What is needed: The answer must give back every line of the data exactly, with no pictures.

### Material provided ###

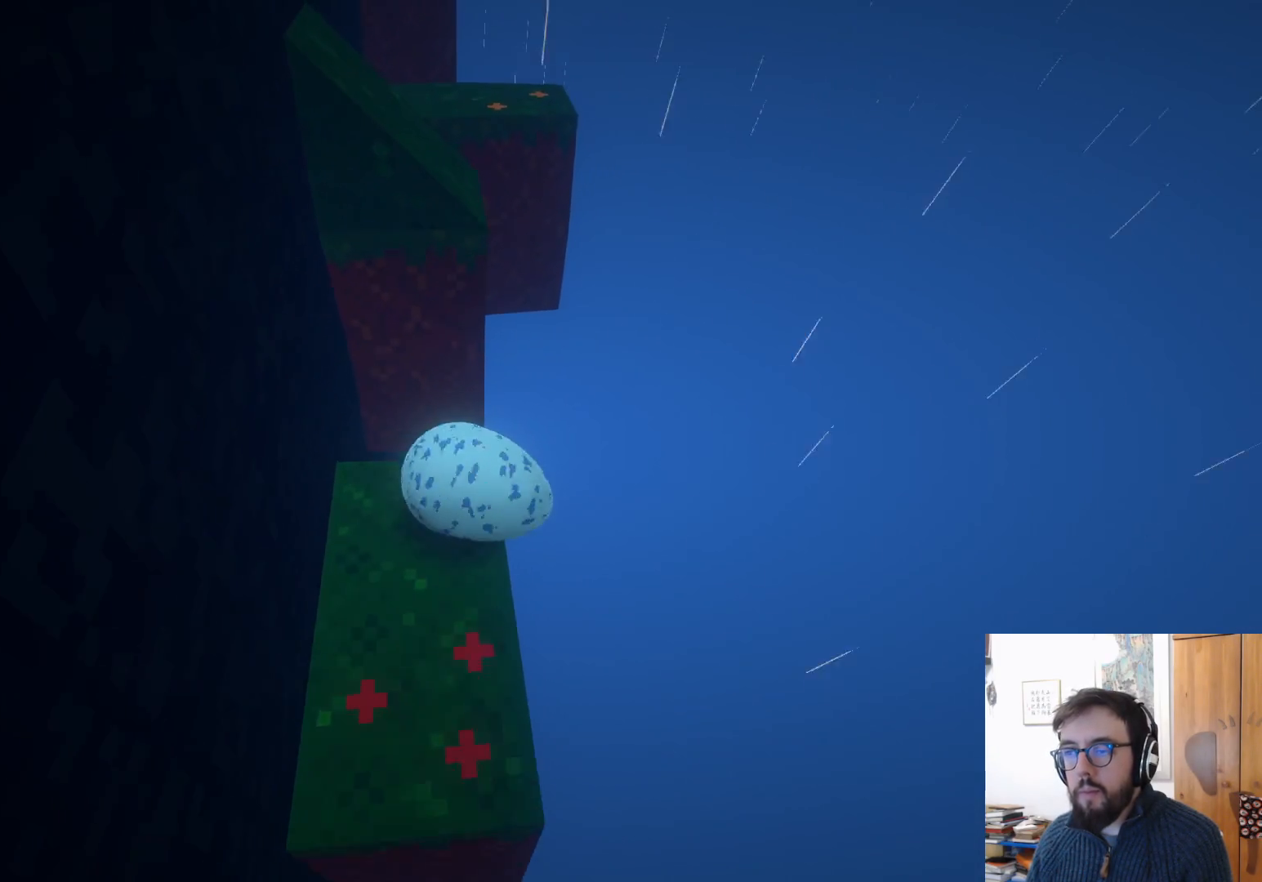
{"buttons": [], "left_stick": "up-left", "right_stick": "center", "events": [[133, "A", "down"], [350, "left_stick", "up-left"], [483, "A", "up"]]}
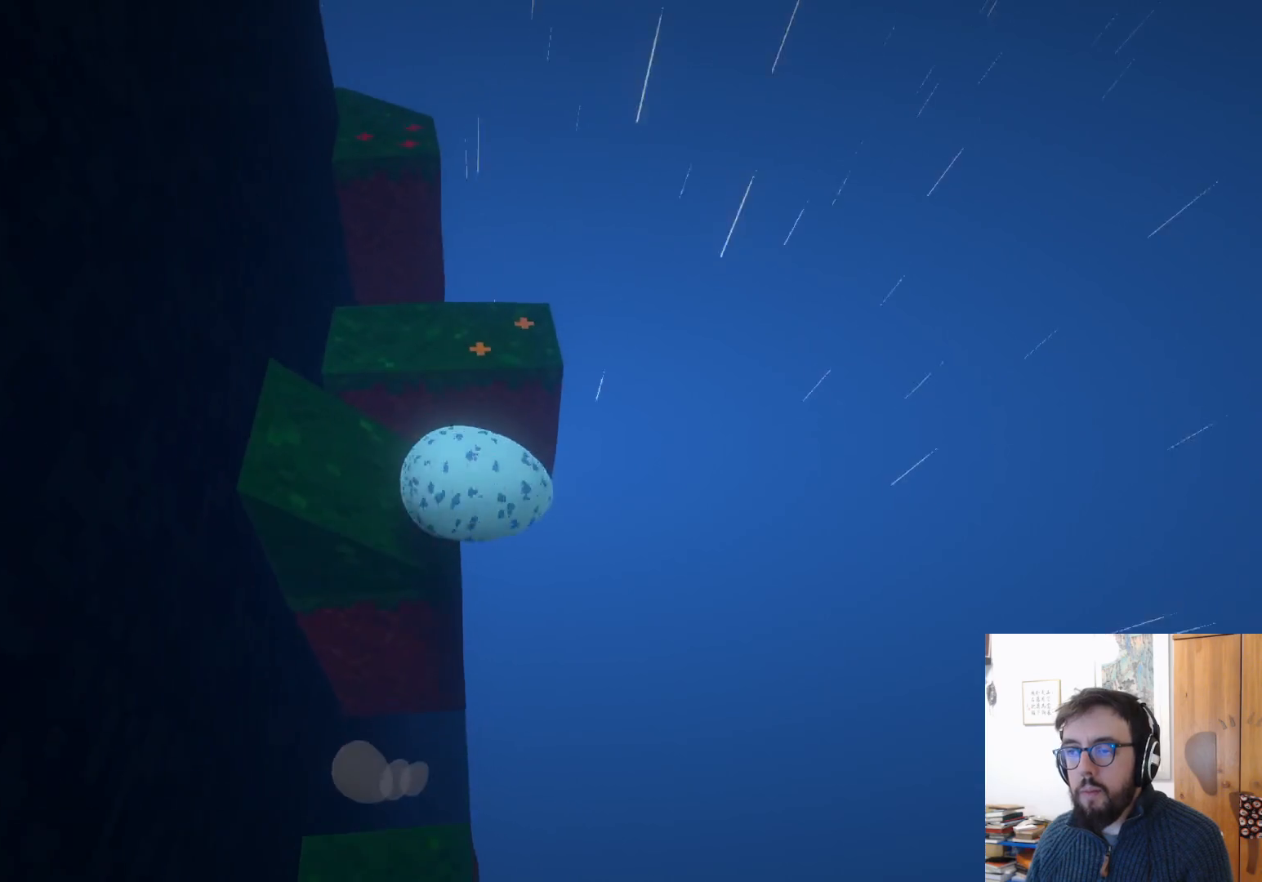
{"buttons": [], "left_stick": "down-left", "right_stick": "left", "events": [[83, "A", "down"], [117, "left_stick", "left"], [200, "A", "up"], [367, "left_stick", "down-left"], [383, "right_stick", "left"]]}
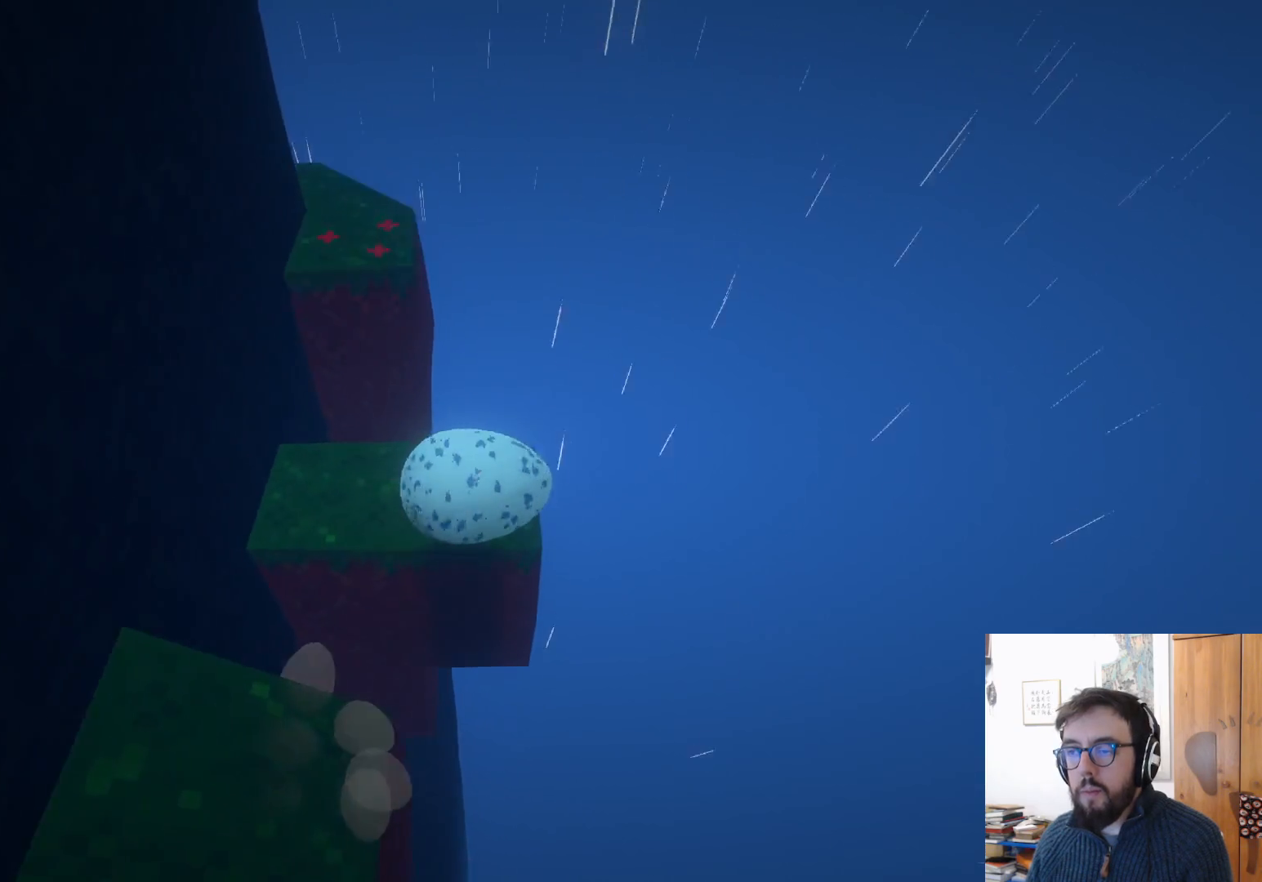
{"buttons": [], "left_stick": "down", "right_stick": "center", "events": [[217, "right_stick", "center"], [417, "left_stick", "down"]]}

###

Response below:
{"buttons": [], "left_stick": "up-left", "right_stick": "center", "events": [[133, "A", "down"], [350, "left_stick", "up-left"], [483, "A", "up"]]}
{"buttons": [], "left_stick": "down-left", "right_stick": "left", "events": [[83, "A", "down"], [117, "left_stick", "left"], [200, "A", "up"], [367, "left_stick", "down-left"], [383, "right_stick", "left"]]}
{"buttons": [], "left_stick": "down", "right_stick": "center", "events": [[217, "right_stick", "center"], [417, "left_stick", "down"]]}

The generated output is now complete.